Wolf Eyes played next, on the main stage.  I'm a big fan of early Wolf Eyes - let's say everything (not everything, obviously, that's about eight hundred releases) up to Burned Mind, but I'd never seen them play live before.  It really pains me to say this, but I loathed their performance.  It was so ironic, so arch, so cynincal, self-regarding and indulgent that I found it really hard to stomach.  It might have been because it came in such close proximity to the understated and self-effacing charm of Sarah Kenchington, but I found Wolf Eyes almost unbearable to watch, and not in a good way.  

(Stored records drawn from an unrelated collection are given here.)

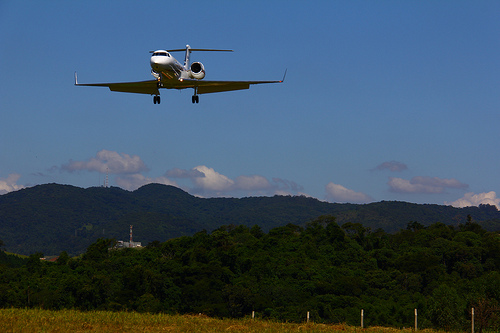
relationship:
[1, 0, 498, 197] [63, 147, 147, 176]
blue sky has clouds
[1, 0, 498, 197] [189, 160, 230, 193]
blue sky has clouds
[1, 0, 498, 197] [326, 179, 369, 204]
blue sky has clouds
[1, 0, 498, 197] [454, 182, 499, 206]
blue sky has clouds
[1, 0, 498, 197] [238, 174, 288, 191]
blue sky has clouds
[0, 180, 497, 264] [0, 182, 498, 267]
hill has trees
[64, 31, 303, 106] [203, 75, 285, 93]
plane has wing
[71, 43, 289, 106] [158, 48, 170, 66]
plane has nose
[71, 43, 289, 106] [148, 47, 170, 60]
plane has windshield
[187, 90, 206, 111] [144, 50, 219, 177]
wheel of plane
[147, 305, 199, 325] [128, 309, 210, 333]
grass on ground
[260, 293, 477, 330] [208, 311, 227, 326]
poles on ground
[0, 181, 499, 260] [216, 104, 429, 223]
hill in back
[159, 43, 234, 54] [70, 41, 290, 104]
tail of plane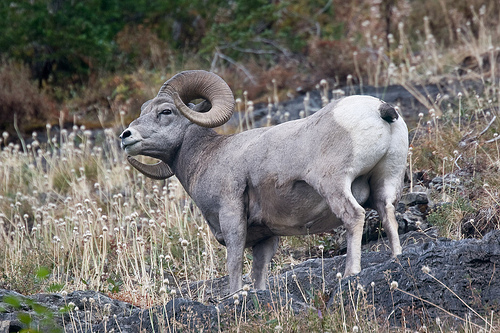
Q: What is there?
A: Animal.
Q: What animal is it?
A: Billy goat.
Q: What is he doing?
A: Watching.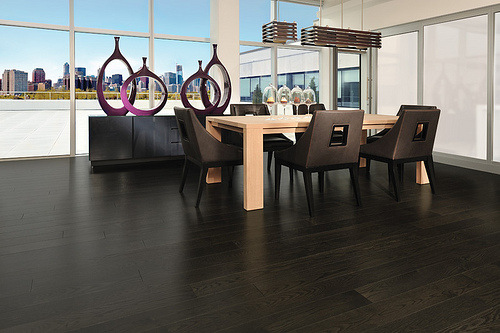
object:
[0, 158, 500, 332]
floor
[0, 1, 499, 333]
room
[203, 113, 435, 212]
table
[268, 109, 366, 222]
chair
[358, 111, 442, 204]
chair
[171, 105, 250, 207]
chair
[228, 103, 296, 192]
chair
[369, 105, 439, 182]
chair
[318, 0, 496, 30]
wall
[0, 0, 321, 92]
sky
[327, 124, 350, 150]
hole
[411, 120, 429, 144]
hole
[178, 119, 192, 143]
hole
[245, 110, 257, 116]
hole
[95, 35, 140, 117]
vase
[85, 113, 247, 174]
table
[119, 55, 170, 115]
vase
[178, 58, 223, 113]
vase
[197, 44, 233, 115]
vase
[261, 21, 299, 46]
light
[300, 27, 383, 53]
light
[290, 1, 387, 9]
ceiling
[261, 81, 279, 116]
decoration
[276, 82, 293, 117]
decoration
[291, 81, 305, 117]
decoration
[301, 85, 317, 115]
decoration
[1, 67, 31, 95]
building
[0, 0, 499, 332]
background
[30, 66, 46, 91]
building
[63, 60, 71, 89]
building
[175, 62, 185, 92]
building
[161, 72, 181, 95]
building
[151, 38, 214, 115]
window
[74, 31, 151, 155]
window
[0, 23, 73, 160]
window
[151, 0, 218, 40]
window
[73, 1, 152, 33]
window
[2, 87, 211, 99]
railing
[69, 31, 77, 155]
post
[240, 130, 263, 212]
leg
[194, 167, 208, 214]
leg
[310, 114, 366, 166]
back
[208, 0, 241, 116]
pillar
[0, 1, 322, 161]
wall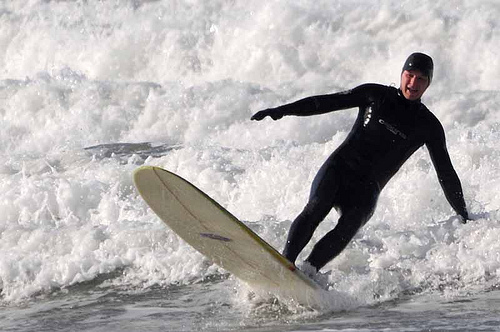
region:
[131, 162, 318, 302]
a white surfboard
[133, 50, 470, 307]
a man on a surfboard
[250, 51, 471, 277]
a man in water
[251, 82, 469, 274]
a man's black wetsuit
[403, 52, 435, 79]
a black wetsuit cap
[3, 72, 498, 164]
a white crashing wave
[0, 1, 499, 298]
white foams in the ocean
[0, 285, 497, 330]
calm section of the water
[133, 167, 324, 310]
large surfboard in the ocean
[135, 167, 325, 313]
large white surfboard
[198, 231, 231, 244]
logo on the bottom of the surfboard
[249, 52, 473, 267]
man surfing in the ocean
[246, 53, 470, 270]
man wearing a tight wetsuit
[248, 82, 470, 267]
black wet suit for surfing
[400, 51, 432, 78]
black swim cap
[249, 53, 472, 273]
man on a surfboard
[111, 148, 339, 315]
this is a surfboard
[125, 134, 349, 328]
the surfboard is white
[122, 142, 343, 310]
front of board is up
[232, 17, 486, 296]
this is a man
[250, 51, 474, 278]
man wearing a wet suit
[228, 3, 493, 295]
the wet suit is black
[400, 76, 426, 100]
man has mouth open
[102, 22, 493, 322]
man is riding a surfboard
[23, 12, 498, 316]
waves in the water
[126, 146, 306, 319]
a line on the board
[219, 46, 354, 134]
The person has his arm out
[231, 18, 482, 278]
The person is wearing a wet suit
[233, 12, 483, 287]
The person is wearing a black wet suit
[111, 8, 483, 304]
The person is riding a surfboard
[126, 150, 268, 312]
The surfboard is white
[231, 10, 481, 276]
The person is leaning backwards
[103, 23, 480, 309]
The person is surfing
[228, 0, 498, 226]
The person is in the water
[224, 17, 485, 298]
The person is riding the waves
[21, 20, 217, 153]
Waves in the water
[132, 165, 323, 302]
large surfboard in the ocean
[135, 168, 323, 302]
large, white surfboard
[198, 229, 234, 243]
a logo on the bottom of the surface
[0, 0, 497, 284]
white foam in the water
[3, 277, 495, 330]
calm section of water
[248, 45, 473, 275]
man surfing in the ocean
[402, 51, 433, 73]
a black swim cap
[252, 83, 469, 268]
tight black wet suit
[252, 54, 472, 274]
person in a wet suit surfing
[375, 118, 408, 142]
writing on the front of wet suit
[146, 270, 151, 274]
a drop of water in the ocean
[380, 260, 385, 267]
a drop of water in the ocean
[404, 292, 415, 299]
a drop of water in the ocean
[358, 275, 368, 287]
a drop of water in the ocean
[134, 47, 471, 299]
man is on surfboard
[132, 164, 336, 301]
surfboard is in the water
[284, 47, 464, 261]
body suit is black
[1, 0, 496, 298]
wave is behind man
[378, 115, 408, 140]
logo is on body suit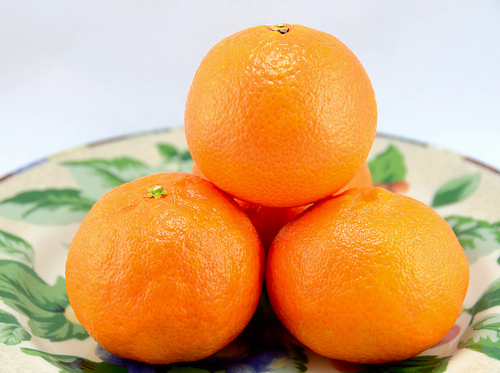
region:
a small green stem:
[141, 176, 173, 210]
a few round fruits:
[44, 11, 485, 371]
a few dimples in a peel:
[244, 32, 314, 92]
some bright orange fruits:
[58, 6, 488, 368]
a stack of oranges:
[44, 13, 486, 361]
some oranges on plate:
[9, 19, 452, 357]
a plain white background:
[18, 18, 145, 120]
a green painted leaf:
[3, 179, 84, 234]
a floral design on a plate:
[14, 97, 458, 364]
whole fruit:
[58, 165, 269, 371]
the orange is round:
[180, 26, 390, 205]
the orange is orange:
[150, 4, 401, 232]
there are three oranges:
[59, 12, 478, 367]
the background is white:
[11, 10, 131, 115]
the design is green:
[0, 227, 72, 341]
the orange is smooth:
[193, 37, 386, 209]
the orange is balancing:
[60, 20, 476, 358]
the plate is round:
[13, 93, 496, 364]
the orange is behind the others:
[188, 139, 380, 257]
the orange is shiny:
[172, 15, 382, 220]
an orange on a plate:
[270, 186, 465, 361]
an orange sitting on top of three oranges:
[180, 21, 376, 207]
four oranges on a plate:
[66, 20, 469, 360]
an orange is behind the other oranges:
[186, 160, 371, 260]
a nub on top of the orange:
[265, 16, 290, 32]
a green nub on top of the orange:
[141, 181, 169, 201]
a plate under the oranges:
[2, 120, 497, 368]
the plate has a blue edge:
[2, 120, 497, 365]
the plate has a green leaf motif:
[1, 120, 492, 370]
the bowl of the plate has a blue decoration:
[91, 315, 313, 371]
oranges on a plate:
[55, 12, 463, 368]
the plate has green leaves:
[4, 235, 68, 370]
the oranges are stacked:
[78, 36, 456, 367]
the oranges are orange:
[63, 45, 440, 363]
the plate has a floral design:
[47, 320, 312, 371]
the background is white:
[4, 37, 215, 118]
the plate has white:
[15, 219, 68, 277]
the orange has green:
[145, 182, 172, 199]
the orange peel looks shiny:
[220, 56, 322, 95]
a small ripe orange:
[182, 21, 378, 209]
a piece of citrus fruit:
[182, 8, 382, 189]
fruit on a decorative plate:
[0, 116, 499, 371]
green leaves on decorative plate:
[428, 165, 486, 210]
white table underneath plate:
[43, 92, 133, 128]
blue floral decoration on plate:
[218, 339, 290, 369]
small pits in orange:
[250, 76, 322, 146]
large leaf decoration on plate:
[55, 154, 162, 201]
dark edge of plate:
[64, 113, 165, 154]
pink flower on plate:
[428, 317, 460, 349]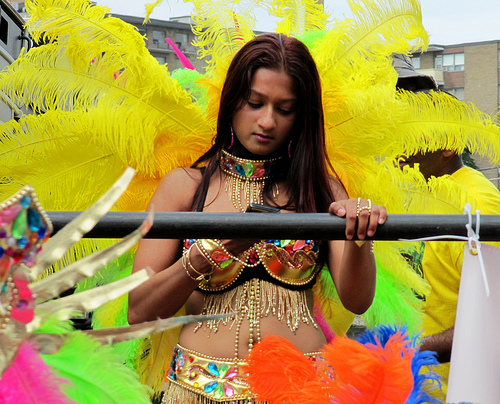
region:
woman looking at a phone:
[133, 24, 356, 402]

Imagine my relief when Swedish songstrel Jenny Hval appeared after they'd cleared off and, with her three piece band, outplayed, outsonged, outcharmed and outperformed them.  She was another act who was pretty new to me, but I was really impressed by the craft she and the rest of the band clearly put into their sound, mixing in elements of pop with, if the newer songs are anything to go by, a much more uncompromising and unforgiving style.  

jenny hval

 

Touring with Swans will do that to you, I suppose.  By the time the guys themslves actually arrived, the crowd were just about ready to burst.  Unfortunately, just as they started to rev up the muscle car that is Swans, some fuse blew and the entire stage went dark.  Outstanding.  It took a few minutes for things to get going again, in which time Michael Gira entertained us with some ad hoc shadow dancing, and once the lights were back on they dutifully started over, with nary a complaint.  Not even the shit, paint and dust falling off the ceiling onto them put them off playing ferocious song after ferocious song, only stopping periodically between songs to brush themselves down.  I felt sorry for the guy on steel guitar.

swans

 

You don't need me to tell you about Swans, you and I both know that they're always great so, in the spirit of intrepid reporting, I went to see Khünnt.  Khünnt had the difficult job of playing a set in the middle of Swans' two hour marathon performance, but they did draw a crowd and were just as intense as you'd hope from their recordings.  I was actually familiar with Khünnt previous to the festival, as I'm a big fan of Geordie folk-hero Richard Dawson (who is loosely and mysteriously affiliated with them) and in my previous life as a writer for another site I had the pleasure of reviewing them.  I absolutely love them, they're another young, no-fucks-to-give doom band of the most miserably crushing variety.  They have a great frontman, and all the band gave a hell of a performance to a room that was criminally underpopulated.  Their drummer gamely wore a Swans tee, and admonishing the audience on Twitter afterwards for seeing them instead of Swans was a nice touch.

 

So yeah, it was a great weekend. Big thanks to Capsule, and Lauren of Rarely Unable for sorting out the tickets.